The building

Built at the very beginning of the 20th century, the private residence of the rue Munier-Romilly was acquired by Alfred Baur shortly before his death in 1951 with a view to exhibiting his Asian art collection to the public. In a letter, he wrote that he had found there an intimate setting which would allow a museum to be created in which visitors “will not have the impression of a museum, but that of a private house, where all the artworks can be examined at leisure”.

Plans for a conversion of the building were drawn up in the early 1950s by the architect’s office Tréand père & fils.
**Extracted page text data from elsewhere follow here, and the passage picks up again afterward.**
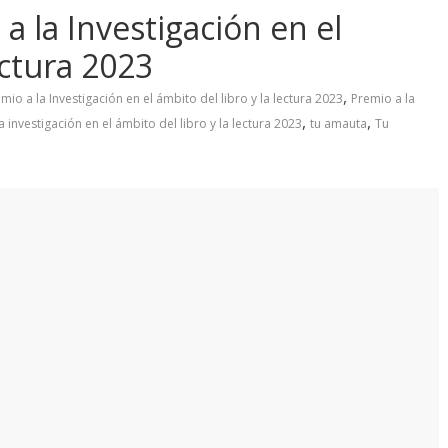
 la Investigación en el
ectura 2023
,
o a la Investigación en el ámbito del libro y la lectura 2023
Premio a la
,
,
a investigación en el ámbito del libro y la lectura 2023
tu amauta
Tu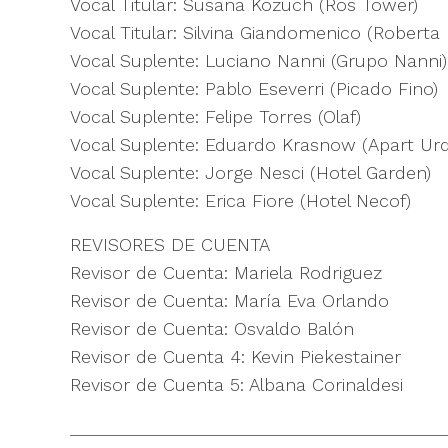
Vocal Titular: Susana Kozuch (Ros Tower)
Vocal Titular: Silvina Giandomenico (Robert
Vocal Suplente: Luciano Nanni (Grupo Nanni)
Vocal Suplente: Pablo Eseverri (Picado Fino)
Vocal Suplente: Felipe Torres (Olaf)
Vocal Suplente: Eduardo Krasnow (Apart Urq
Vocal Suplente: Jorge Nesci (Hotel Garden)
Vocal Suplente: Erica Fiore (Hotel Necof)
REVISORES DE CUENTA
Revisor de Cuenta: Mariela Rodriguez
Revisor de Cuenta: María Eva Orlando
Revisor de Cuenta: Osvaldo Balón
Revisor de Cuenta 4: Kevin Piekestainer
Revisor de Cuenta 5: Albana Corinaldesi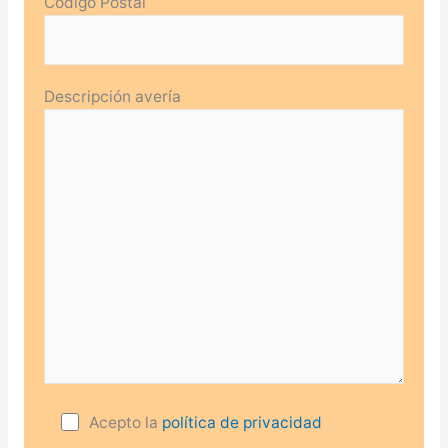
Código Postal
Descripción avería
Acepto la
política de privacidad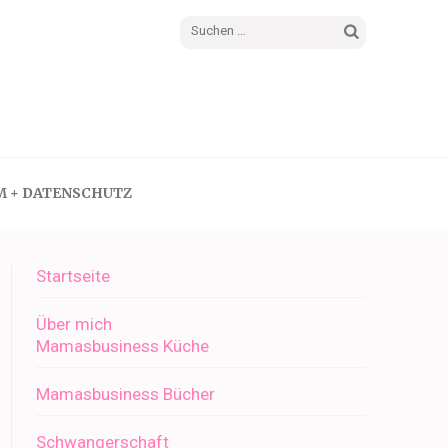
Suchen
nach:
M + DATENSCHUTZ
Startseite
Über mich
Mamasbusiness Küche
Mamasbusiness Bücher
Schwangerschaft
But the work itself was only initiated in 1963, and Christoph Bernoulli was commissioned to do the interior decoration. The rooms and display cases were personalised, in keeping with the works to be exhibited in them. The ground floor and first floor were fitted out with luxurious refinement: Chinese carpets, English, French or Chinese furniture, Louis XVI wood panelling, and mahogany or oxidised-metal display cases, were to provide the intimate atmosphere and personal touch by which the Baurs set so much in store. The ground floor houses the ceramics of the Tang (618-906), Song (960-1279), and Ming (1368-1644) dynasties, as well as the jades, while the first floor is devoted to Qing dynasty (1644-1911) imperial ceramics. The second floor, which is reached by a staircase with a red-lacquered wooden banister, is set aside for Japanese art. In these rooms, the Kakiemon, Imari and Nebashima porcelains are exhibited together with the sword fittings, netsuke, prints and lacquer writing boxes, inrô, and other objets d’art.
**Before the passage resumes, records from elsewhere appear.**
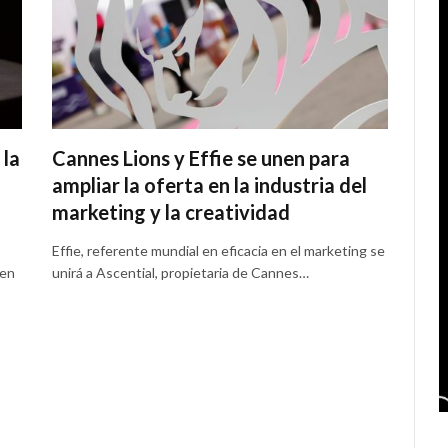
 la
Cannes Lions y Effie se unen para
ampliar la oferta en la industria del
marketing y la creatividad
Effie, referente mundial en eficacia en el marketing se
 en
unirá a Ascential, propietaria de Cannes…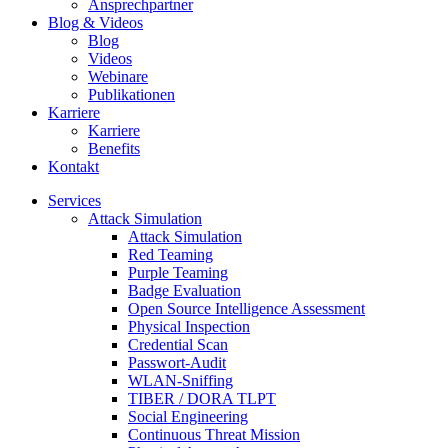
Ansprechpartner
Blog & Videos
Blog
Videos
Webinare
Publikationen
Karriere
Karriere
Benefits
Kontakt
Services
Attack Simulation
Attack Simulation
Red Teaming
Purple Teaming
Badge Evaluation
Open Source Intelligence Assessment
Physical Inspection
Credential Scan
Passwort-Audit
WLAN-Sniffing
TIBER / DORA TLPT
Social Engineering
Continuous Threat Mission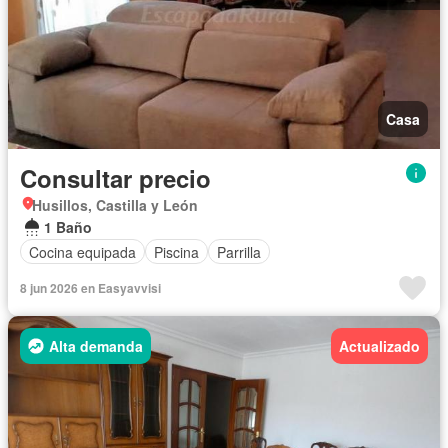
Casa
Consultar precio
Husillos, Castilla y León
1 Baño
Cocina equipada
Piscina
Parrilla
8 jun 2026 en Easyavvisi
Alta demanda
Actualizado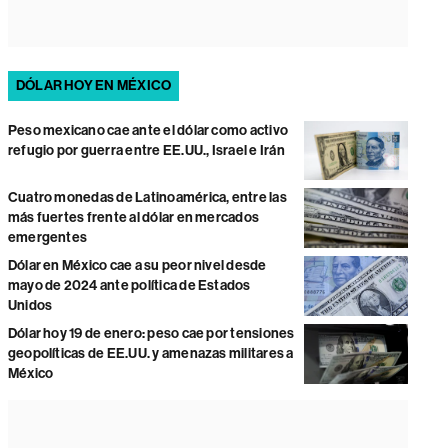
DÓLAR HOY EN MÉXICO
Peso mexicano cae ante el dólar como activo
refugio por guerra entre EE.UU., Israel e Irán
Cuatro monedas de Latinoamérica, entre las
más fuertes frente al dólar en mercados
emergentes
Dólar en México cae a su peor nivel desde
mayo de 2024 ante política de Estados
Unidos
Dólar hoy 19 de enero: peso cae por tensiones
geopolíticas de EE.UU. y amenazas militares a
México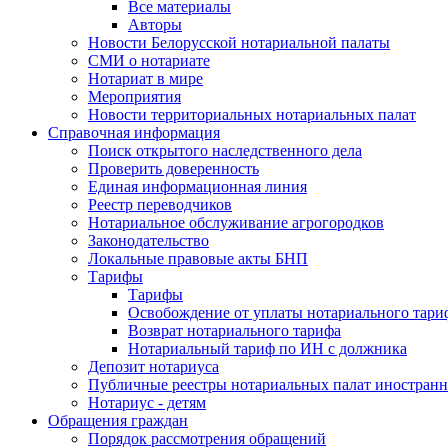
Все материалы
Авторы
Новости Белорусской нотариальной палаты
СМИ о нотариате
Нотариат в мире
Мероприятия
Новости территориальных нотариальных палат
Справочная информация
Поиск открытого наследственного дела
Проверить доверенность
Единая информационная линия
Реестр переводчиков
Нотариальное обслуживание агрогородков
Законодательство
Локальные правовые акты БНП
Тарифы
Тарифы
Освобождение от уплаты нотариального тари
Возврат нотариального тарифа
Нотариальный тариф по ИН с должника
Депозит нотариуса
Публичные реестры нотариальных палат иностранн
Нотариус - детям
Обращения граждан
Порядок рассмотрения обращений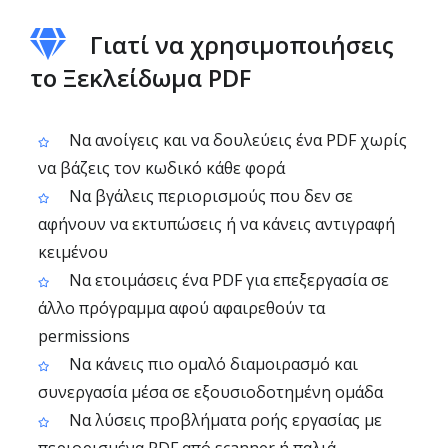
Γιατί να χρησιμοποιήσεις
το Ξεκλείδωμα PDF
Να ανοίγεις και να δουλεύεις ένα PDF χωρίς
να βάζεις τον κωδικό κάθε φορά
Να βγάλεις περιορισμούς που δεν σε
αφήνουν να εκτυπώσεις ή να κάνεις αντιγραφή
κειμένου
Να ετοιμάσεις ένα PDF για επεξεργασία σε
άλλο πρόγραμμα αφού αφαιρεθούν τα
permissions
Να κάνεις πιο ομαλό διαμοιρασμό και
συνεργασία μέσα σε εξουσιοδοτημένη ομάδα
Να λύσεις προβλήματα ροής εργασίας με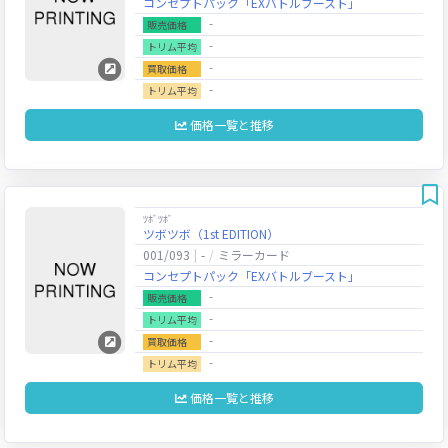
コンセプトパック「EXバトルブースト」
‐
販売価格
‐
トリム平均
‐
買取価格
‐
トリム平均
価格一覧と推移
ﾂﾎﾞﾂﾎﾞ
ツボツボ（1st EDITION）
001/093
-
ミラーカード
コンセプトパック「EXバトルブースト」
‐
販売価格
‐
トリム平均
‐
買取価格
‐
トリム平均
価格一覧と推移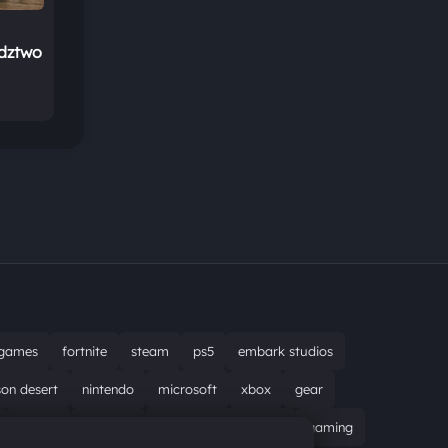
edztwo
games
fortnite
steam
ps5
embark studios
son desert
nintendo
microsoft
xbox
gear
bungie
recenzja
resident evil requiem
gaming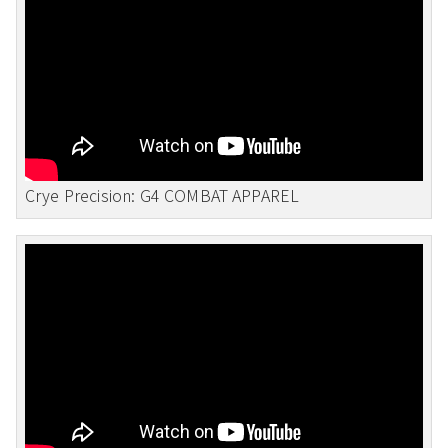
Crye Precision: G4 COMBAT APPAREL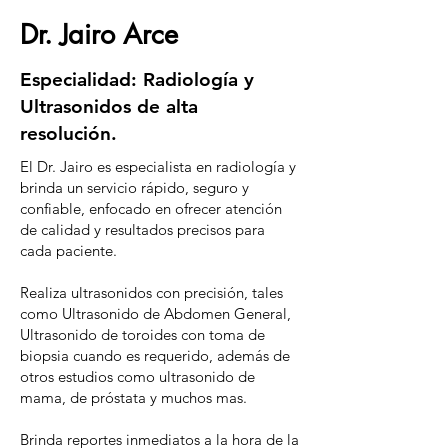
Dr. Jairo Arce
Especialidad: Radiología y
Ultrasonidos de alta
resolución.
El Dr. Jairo es especialista en radiología y
brinda un servicio rápido, seguro y
confiable, enfocado en ofrecer atención
de calidad y resultados precisos para
cada paciente.
Realiza ultrasonidos con precisión, tales
como Ultrasonido de Abdomen General,
Ultrasonido de toroides con toma de
biopsia cuando es requerido, además de
otros estudios como ultrasonido de
mama, de próstata y muchos mas.
Brinda reportes inmediatos a la hora de la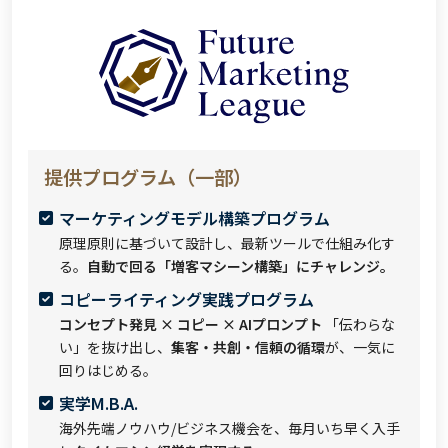
提供プログラム（一部）
マーケティングモデル構築プログラム
原理原則に基づいて設計し、最新ツールで仕組み化す
る。
自動で回る「増客マシーン構築」にチャレンジ。
コピーライティング実践プログラム
コンセプト発見 × コピー × AIプロンプト
「伝わらな
い」を抜け出し、
集客・共創・信頼の循環
が、一気に
回りはじめる。
実学M.B.A.
海外先端ノウハウ/ビジネス機会を、毎月いち早く入手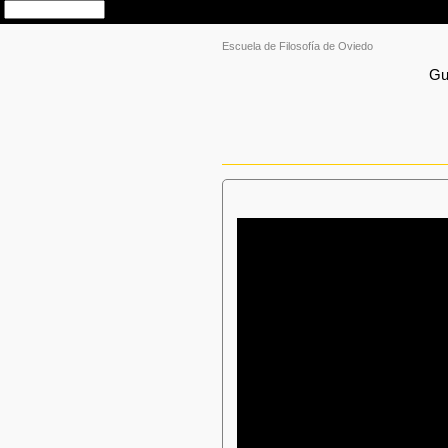
Escuela de Filosofía de Oviedo
Gu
The Baur Collection opened to the public on the 9th of October 1964. In 1995, major extension work was undertaken in the basement floors to allow the creation of temporary exhibition rooms as well as a seminar room equipped for university teaching of art history. The work was carried out by the office Baillif & Loponte under the direction of the architect Joël Jousson. The extension was inaugurated on the 4th of December 1997.
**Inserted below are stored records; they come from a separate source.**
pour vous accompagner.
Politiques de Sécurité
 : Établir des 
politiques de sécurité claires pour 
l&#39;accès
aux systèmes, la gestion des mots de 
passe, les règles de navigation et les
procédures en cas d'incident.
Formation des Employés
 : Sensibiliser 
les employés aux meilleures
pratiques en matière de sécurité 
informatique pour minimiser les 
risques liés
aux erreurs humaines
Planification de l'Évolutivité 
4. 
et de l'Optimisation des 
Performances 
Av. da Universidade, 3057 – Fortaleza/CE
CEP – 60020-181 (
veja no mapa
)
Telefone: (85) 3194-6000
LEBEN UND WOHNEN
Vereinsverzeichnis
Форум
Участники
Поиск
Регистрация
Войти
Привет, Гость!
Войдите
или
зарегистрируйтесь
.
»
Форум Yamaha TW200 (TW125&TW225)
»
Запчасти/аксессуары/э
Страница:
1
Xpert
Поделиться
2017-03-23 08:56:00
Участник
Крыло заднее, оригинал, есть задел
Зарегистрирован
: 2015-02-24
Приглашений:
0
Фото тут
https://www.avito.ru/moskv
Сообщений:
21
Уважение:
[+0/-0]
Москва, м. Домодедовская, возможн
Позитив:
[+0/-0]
In 2008, due to the lack of insulation of the outer walls and the run-down state of the furnishings of the second-floor rooms dedicated to Japanese art, a complete renovation of this floor was undertaken under the direction of the Genevese firm of architects, Bassi & Carella. The new galleries, which opened to the public in September 2010, provide a considerably larger surface area than before, thus permitting the presentation of categories such as Satsuma ware and cloisonné which had not been shown previously. A rotating selection of Alfred Baur's important collection of Japanese prints is now exhibited in a specially designed display cabinet. Finally, the Japanese galleries are completed by a tatami-covered space inspired by the traditional tea house in which the objects used in the tea ceremony - calligraphy, flower vase, bowls, etc. - can be appreciated in situ. Throughout these rooms, care has been taken to maintain the elegance and excellence which have been the hallmark of all previous work and have resulted in the unique atmosphere of this museum.